What you should do
Tally the lines in the data below in which the word "scroll" occurs, then give only the total.

Data shown
○ ○ ○ ○ ○ ○ ○
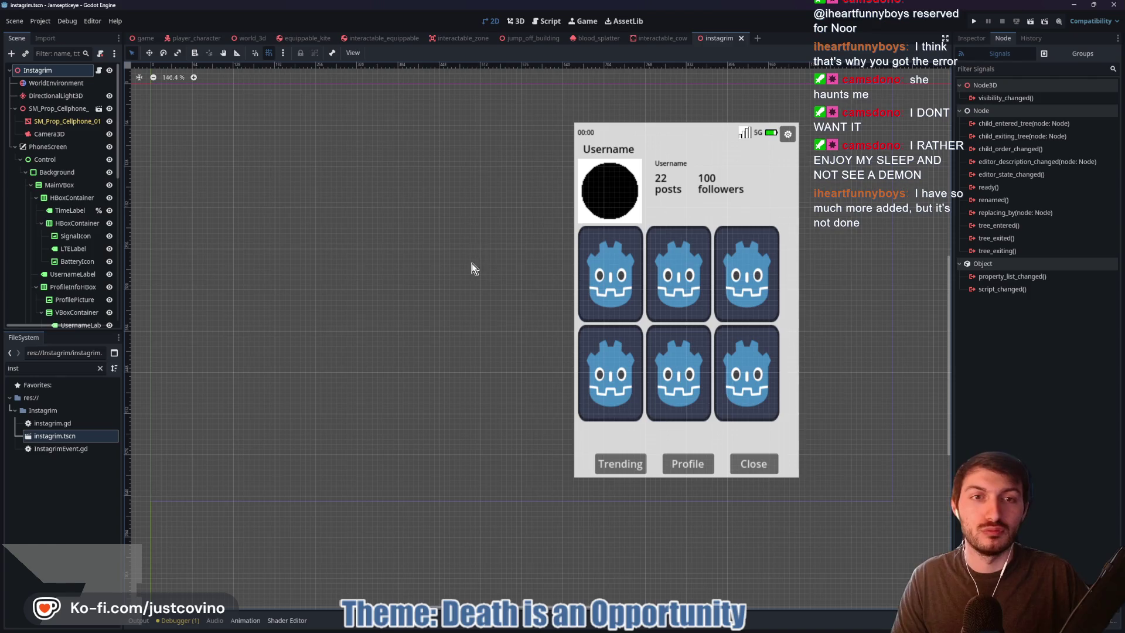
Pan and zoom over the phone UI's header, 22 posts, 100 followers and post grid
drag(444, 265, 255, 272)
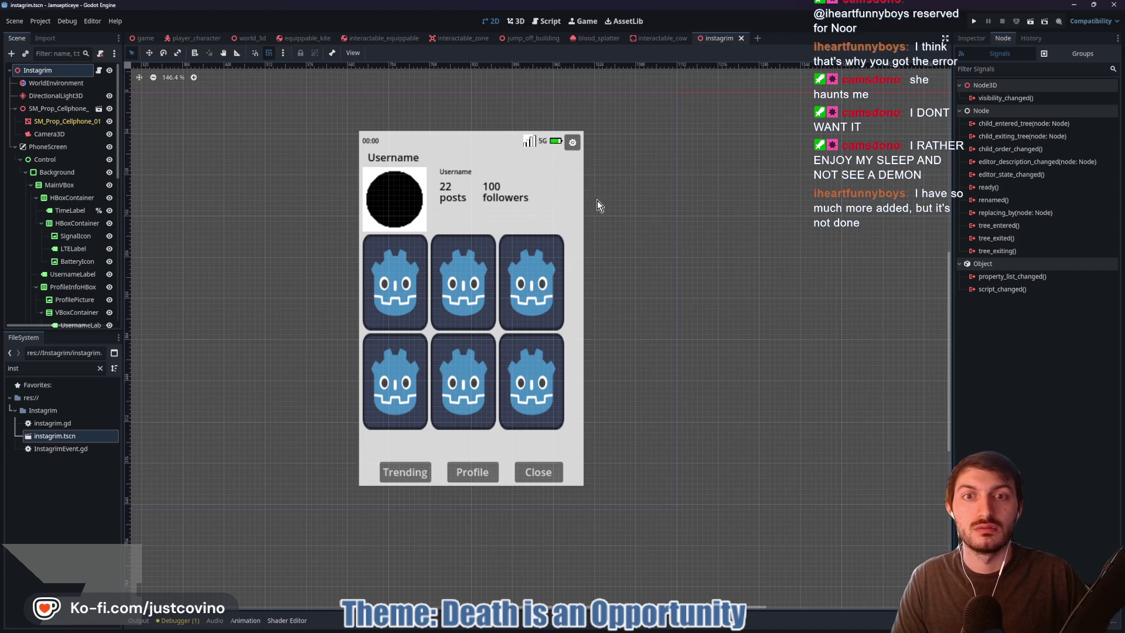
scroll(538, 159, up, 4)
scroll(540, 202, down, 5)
○ ○ ○ ○ ○ ○ ○
Task answer
2